Tob 11, 5-17; Sal 145; Mc 12, 35-37

Nos pasamos el tiempo calculando cuánto hemos de dar para cumplir adecuadamente, y muchas veces apesta ese deseo de quedar bien ante los demás. Las buenas obras que hacemos mueren apenas han nacido porque no podemos contenernos y se lo explicamos a los demás alardeando de ello. Jesús hoy lanza una sentencia sobre los hipócritas que ocultan debajo de amplios ropajes (porque a veces para parecer buenos hacemos notables esfuerzos, pero sólo para parecerlo), recibirán una sentencia más rigurosa.

Como contrapunto aparece esa viuda pobre que da sin medida. No conoce el cálculo. En su corazón tiene muy grabada una verdad: la generosidad duele y es como si te arrancaran algo. Es pobre pero lucha por desprenderse de su codicia. Sus dos reales lo son todo. Una insignificancia en medio de tanto tesoro, pero cuánto bien espiritual no habrá producido aquella buena obra.

Hace poco me comentaba un miembro de una asociación religiosa: “nuestro problema es que tenemos demasiado dinero”. Debajo de esa expresión se ocultaba una nostalgia. Quizás era la de darlo todo para dedicarse más al Señor. Al apóstol le está prohibido el ahorro y el cálculo. Aparece otras veces en el Evangelio. Lo oímos y de nuevo se reproduce en nuestra cabeza, tan dada ella a no entregarse del todo, el cálculo: “¿cuánto debo dar para no condenarme? ¿hasta dónde se me puede exigir? ¿qué puedo guardarme para mí?”.

La historia de la Iglesia nos enseña que, aunque en lo práctico pueda solventarse de muchas maneras, lo cierto es que hay que estar dispuesto a darlo todo. Si nos lo pidiera Jesucristo en persona no dudaríamos (eso creemos), pero lo hace a través de intermediarios.
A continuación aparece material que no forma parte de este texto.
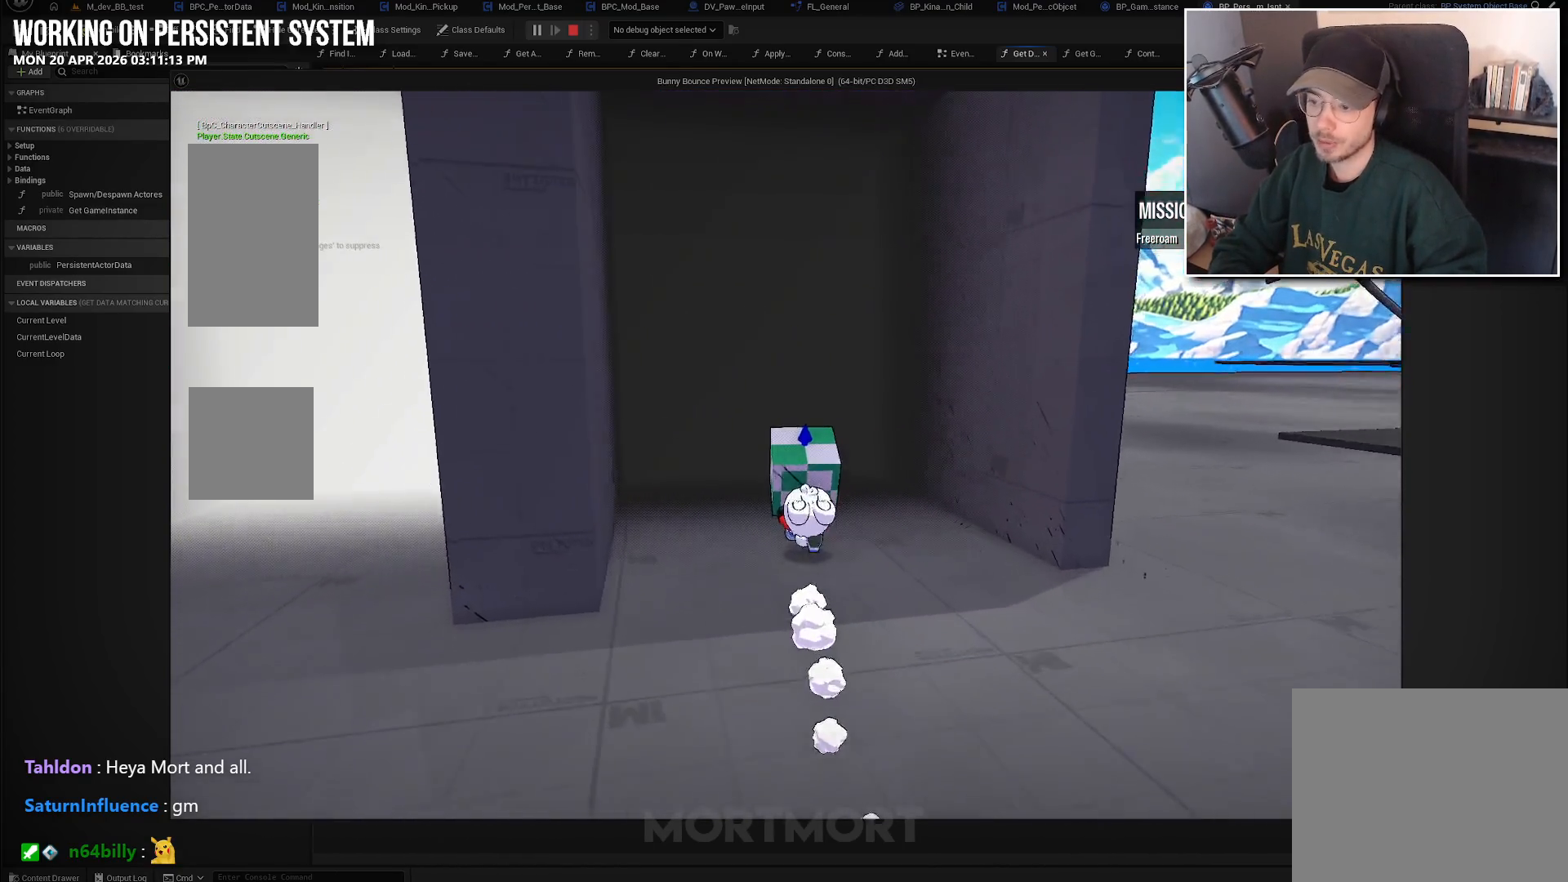
{"buttons": [], "left_stick": "center", "right_stick": "center", "events": [[217, "left_stick", "center"]]}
Está la Iglesia, que precisa de nuestra generosidad para seguir adelante, y están también los pobres (pequeños Cristos disfrazados) que hurgan de sopetón en nuestras conciencias. No somos capaces de juzgar lo que hacen los demás; no nos corresponde. Nos queda confrontar cada día lo que hacemos con el pasaje del Evangelio que hoy leemos bajo la atenta y misericordiosa mirada del Señor.

No debemos engañarnos. A muy pocos se les pide que den todos sus bienes materiales. Hay que cuidar la familia, proveer el futuro, que también Dios nos pide eso. Pero bajo la acción de aquella pobre viuda, descubrimos la excelencia de la acción. Lo que nos sorprende no es la cantidad de lo que da, sino el valor de su acto. Como a aquellos hombres que estaban allí también a nosotros sus dos reales nos diseccionan como un afilado cuchillo mostrando las entrañas de lo que somos. Nos cuestiona todo nuestro obrar moral, que ha de ser redefinido desde la caridad y el abandono total en Dios. No hacemos las buenas obras para conquistar a Dios sino acompañados de Jesucristo, y eso último se nos escapa. Por eso medimos el alcance de nuestras obras. Y de esa manera nos cercenamos a nosotros mismos. Nuestro corazón, que quiere expandirse en el amor, se encoge en su propia mezquindad.

Gracias Señor por esa viuda pobre que, al menos por unos instantes, me ha ayudado a pensar en todo lo que hago. Que María, la Virgen, me ayude a quererte con todo el corazón.